As part of the EFL and Mind’s ‘Do One Thing’ mental health initiative, academy players Jon McCracken and Tony Springett have explained why they chose to become mental health ambassadors at the Lotus Training Centre, in conjunction with the Justin Fashanu Foundation.

The pair, along with Caleb Richards who’s currently on loan with Kidderminster Harriers, volunteered to support fellow players in the Canaries academy.

The ambassador roles have been created at the academy together with the Justin Fashanu Foundation. Justin Fashanu was Britain’s first one million-pound black player in a playing career that spanned over 19 years.
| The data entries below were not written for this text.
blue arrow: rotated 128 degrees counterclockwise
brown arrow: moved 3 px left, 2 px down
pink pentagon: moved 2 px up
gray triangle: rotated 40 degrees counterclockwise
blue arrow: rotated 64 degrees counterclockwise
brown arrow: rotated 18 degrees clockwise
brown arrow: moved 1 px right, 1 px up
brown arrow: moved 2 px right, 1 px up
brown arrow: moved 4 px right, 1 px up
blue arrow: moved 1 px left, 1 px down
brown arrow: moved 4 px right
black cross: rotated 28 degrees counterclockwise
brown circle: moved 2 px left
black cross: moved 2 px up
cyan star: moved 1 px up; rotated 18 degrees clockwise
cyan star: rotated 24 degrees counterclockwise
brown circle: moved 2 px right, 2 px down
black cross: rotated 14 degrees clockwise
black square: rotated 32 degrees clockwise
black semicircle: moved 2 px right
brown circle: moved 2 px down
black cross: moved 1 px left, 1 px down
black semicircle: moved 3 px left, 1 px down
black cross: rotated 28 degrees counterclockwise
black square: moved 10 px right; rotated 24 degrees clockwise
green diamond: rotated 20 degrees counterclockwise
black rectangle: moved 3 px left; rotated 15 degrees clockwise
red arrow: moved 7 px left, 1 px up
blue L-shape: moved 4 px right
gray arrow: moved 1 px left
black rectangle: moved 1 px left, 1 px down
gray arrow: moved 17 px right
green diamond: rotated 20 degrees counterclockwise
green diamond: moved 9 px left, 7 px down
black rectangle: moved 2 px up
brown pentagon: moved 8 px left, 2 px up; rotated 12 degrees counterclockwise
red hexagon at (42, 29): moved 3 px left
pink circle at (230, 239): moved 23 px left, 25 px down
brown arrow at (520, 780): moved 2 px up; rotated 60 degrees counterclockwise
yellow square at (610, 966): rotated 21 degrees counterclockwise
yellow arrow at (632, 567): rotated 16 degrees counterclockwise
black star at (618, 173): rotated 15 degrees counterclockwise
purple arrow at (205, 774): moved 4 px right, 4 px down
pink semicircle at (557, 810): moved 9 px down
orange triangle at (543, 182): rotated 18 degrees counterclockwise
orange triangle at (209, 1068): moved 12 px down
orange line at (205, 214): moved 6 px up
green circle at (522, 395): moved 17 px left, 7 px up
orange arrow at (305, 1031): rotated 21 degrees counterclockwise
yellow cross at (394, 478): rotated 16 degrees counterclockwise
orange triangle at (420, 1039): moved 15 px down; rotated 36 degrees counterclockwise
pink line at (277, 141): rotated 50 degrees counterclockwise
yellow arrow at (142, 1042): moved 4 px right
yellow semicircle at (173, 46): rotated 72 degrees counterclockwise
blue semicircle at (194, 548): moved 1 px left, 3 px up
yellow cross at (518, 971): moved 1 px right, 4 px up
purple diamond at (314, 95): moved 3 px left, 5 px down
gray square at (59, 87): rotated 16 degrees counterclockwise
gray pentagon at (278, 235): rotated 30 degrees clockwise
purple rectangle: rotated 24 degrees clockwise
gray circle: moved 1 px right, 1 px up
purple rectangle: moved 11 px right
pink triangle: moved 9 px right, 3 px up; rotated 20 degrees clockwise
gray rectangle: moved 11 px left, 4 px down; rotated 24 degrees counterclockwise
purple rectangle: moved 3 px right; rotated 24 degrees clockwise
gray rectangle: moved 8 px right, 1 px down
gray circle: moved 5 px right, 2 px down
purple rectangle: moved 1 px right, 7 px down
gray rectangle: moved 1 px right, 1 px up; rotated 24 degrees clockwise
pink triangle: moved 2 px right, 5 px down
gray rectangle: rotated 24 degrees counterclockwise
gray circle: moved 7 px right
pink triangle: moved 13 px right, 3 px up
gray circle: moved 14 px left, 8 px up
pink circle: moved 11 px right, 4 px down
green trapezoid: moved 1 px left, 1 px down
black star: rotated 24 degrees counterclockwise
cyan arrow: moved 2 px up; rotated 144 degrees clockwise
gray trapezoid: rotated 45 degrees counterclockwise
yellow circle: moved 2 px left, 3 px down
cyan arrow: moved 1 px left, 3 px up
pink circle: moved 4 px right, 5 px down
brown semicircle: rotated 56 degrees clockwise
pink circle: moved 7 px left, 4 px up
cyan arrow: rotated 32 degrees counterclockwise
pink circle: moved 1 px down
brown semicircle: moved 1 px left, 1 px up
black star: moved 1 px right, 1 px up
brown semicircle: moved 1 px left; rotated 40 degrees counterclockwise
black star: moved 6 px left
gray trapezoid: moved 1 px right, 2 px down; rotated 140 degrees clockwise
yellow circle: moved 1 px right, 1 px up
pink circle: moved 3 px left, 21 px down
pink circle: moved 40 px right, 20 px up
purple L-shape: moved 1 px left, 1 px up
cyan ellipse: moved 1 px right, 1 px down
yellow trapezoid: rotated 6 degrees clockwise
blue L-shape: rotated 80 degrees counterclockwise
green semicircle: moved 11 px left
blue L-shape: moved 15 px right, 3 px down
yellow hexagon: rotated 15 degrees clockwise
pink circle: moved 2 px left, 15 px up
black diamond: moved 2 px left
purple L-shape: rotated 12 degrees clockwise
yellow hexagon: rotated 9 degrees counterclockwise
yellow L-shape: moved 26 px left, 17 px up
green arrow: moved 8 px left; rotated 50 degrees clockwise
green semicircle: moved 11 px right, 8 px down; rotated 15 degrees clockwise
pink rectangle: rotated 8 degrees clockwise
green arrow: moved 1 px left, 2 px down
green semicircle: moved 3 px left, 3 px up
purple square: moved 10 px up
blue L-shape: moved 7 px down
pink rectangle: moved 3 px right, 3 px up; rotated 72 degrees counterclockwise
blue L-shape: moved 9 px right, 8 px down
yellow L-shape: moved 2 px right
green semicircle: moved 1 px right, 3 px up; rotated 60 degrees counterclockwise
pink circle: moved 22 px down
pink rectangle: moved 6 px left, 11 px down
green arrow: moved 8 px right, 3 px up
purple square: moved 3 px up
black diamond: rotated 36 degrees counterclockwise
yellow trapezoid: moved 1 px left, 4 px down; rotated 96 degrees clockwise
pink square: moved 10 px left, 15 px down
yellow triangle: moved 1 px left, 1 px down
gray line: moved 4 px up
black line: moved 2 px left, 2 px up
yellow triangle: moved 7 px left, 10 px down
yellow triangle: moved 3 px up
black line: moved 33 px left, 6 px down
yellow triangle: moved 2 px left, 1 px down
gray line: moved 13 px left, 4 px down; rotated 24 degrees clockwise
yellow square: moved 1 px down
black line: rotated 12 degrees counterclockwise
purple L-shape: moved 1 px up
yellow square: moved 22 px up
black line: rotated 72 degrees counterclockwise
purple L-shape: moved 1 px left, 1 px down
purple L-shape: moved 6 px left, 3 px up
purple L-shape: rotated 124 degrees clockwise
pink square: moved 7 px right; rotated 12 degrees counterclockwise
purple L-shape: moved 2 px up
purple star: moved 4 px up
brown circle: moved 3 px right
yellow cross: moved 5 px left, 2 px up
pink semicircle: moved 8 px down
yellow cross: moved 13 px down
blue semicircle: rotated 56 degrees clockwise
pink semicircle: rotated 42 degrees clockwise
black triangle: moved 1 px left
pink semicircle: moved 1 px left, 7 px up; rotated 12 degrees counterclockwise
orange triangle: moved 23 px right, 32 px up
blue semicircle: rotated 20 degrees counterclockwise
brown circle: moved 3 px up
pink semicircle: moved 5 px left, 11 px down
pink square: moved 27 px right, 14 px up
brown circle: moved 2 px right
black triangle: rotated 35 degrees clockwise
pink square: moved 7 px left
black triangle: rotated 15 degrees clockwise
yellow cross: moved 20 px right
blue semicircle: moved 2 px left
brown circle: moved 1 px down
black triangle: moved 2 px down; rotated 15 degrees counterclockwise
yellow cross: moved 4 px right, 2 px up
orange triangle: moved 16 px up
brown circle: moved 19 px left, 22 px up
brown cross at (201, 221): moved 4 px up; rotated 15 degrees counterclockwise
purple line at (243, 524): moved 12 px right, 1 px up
He was also Britain’s first openly gay professional footballer but sadly took his own life in 1998 after years of discrimination over his sexuality.

In his memory, Justin’s niece Amal Fashanu founded the Justin Fashanu Foundation to campaign against homophobia and racism in football and raise awareness around mental health issues in the sport.

Springett started things off: “I haven't got any real personal experiences with mental health problems but there has been a major one [with a friend]. The way I went about it and dealt with it and the way they came out the other side, it showed me that I can change the way people think about things.

“I might not be able to help everyone but the more people I can help, the better. Saving one person’s mind is better than saving none.”

McCracken says he was inspired to volunteer following previous experiences: “I chose to do it because I’m one of the oldest players in the Under-23s this year, so I’d like to think that I’m an approachable enough person.

“If people are struggling and they don’t want to speak to a member of staff, I’d like to think I’m one of the players who people want to come and have a chat with.

“I’ve had family experiences as well, I lost my dad when I was younger through suicide. On a personal note, I want to help people and want to help people through things. The more you talk about things, the easier it is to deal with things.”

Head of player care at the club, Clive Cook, believes the roles are important for young players to not fear about speaking out.

“The club have wanted to build a link with Amal Fashanu. Her work with homophobia and mental health started to take off and it made sense to link up.

“We wanted to bring in mental health ambassadors at the academy and Tony, Jon and Caleb [Richards] who’s out on loan put their names forward.

“I think it means a lot more when a one of these players sits down with another player and offers advice.”